(Items excerpted from a collection)
-*-*-

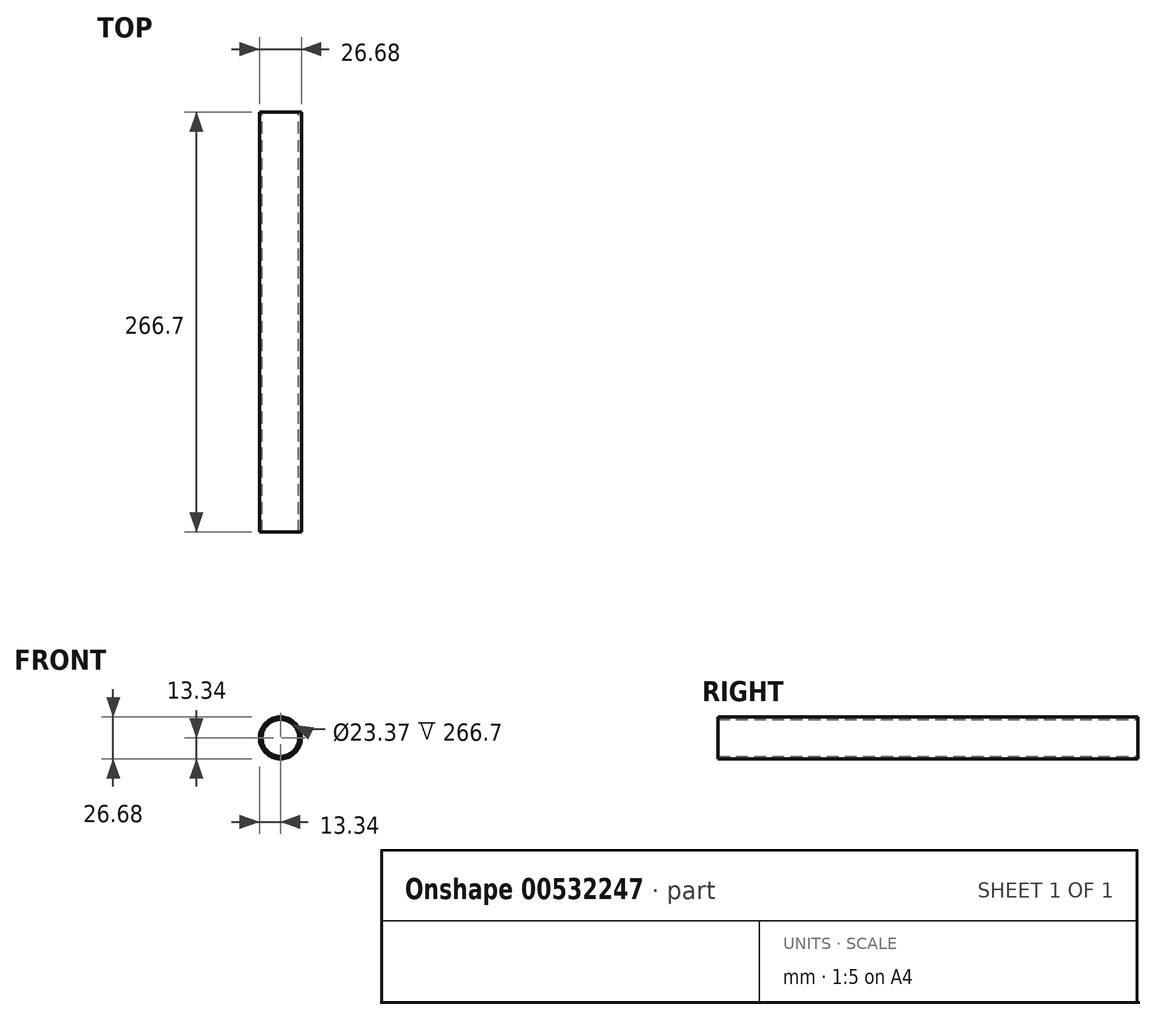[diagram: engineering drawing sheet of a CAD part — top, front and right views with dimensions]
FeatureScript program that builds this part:
annotation { "Feature Type Name" : "Feature", "Feature Type Description" : "" }
export const myFeature = defineFeature(function(context is Context, id is Id, definition is map)
    precondition{}
    {
        {
            var Q0;
            Q0=qCreatedBy(makeId("Front.planeOp"),FACE);
            var sketch = newSketch(context, id + "F0", { "sketchPlane" : qUnion([Q0])});
            skCircle(sketch, "E0", {"center": v(0, 0) * mm, "radius": 11.68 * mm});
            skCircle(sketch, "E1", {"center": v(0, 0) * mm, "radius": 13.34 * mm});
            skSolve(sketch);
        }
        {
            var Q0;
            Q0=makeQuery(id+"F0.imprint","IMPRINT",FACE,{"disambiguationData":[TD([[makeQuery(id+"F0.imprint","IMPRINT",EDGE,{"derivedFrom":sQuery(id+"F0.wireOp",EDGE,"E0")}),-1.0]])]});
            extrude(context, id + "F1", {"entities" : qUnion([Q0]), "depth" : 266.7 * mm, "offsetDistance" : 25.4 * mm});
        }
    });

-*-*-

_Work required:_ Output every line of the items above word for word, leaving out the pictures.

_Task answer:_
[diagram: engineering drawing sheet of a CAD part — top, front and right views with dimensions]
FeatureScript program that builds this part:
annotation { "Feature Type Name" : "Feature", "Feature Type Description" : "" }
export const myFeature = defineFeature(function(context is Context, id is Id, definition is map)
    precondition{}
    {
        {
            var Q0;
            Q0=qCreatedBy(makeId("Front.planeOp"),FACE);
            var sketch = newSketch(context, id + "F0", { "sketchPlane" : qUnion([Q0])});
            skCircle(sketch, "E0", {"center": v(0, 0) * mm, "radius": 11.68 * mm});
            skCircle(sketch, "E1", {"center": v(0, 0) * mm, "radius": 13.34 * mm});
            skSolve(sketch);
        }
        {
            var Q0;
            Q0=makeQuery(id+"F0.imprint","IMPRINT",FACE,{"disambiguationData":[TD([[makeQuery(id+"F0.imprint","IMPRINT",EDGE,{"derivedFrom":sQuery(id+"F0.wireOp",EDGE,"E0")}),-1.0]])]});
            extrude(context, id + "F1", {"entities" : qUnion([Q0]), "depth" : 266.7 * mm, "offsetDistance" : 25.4 * mm});
        }
    });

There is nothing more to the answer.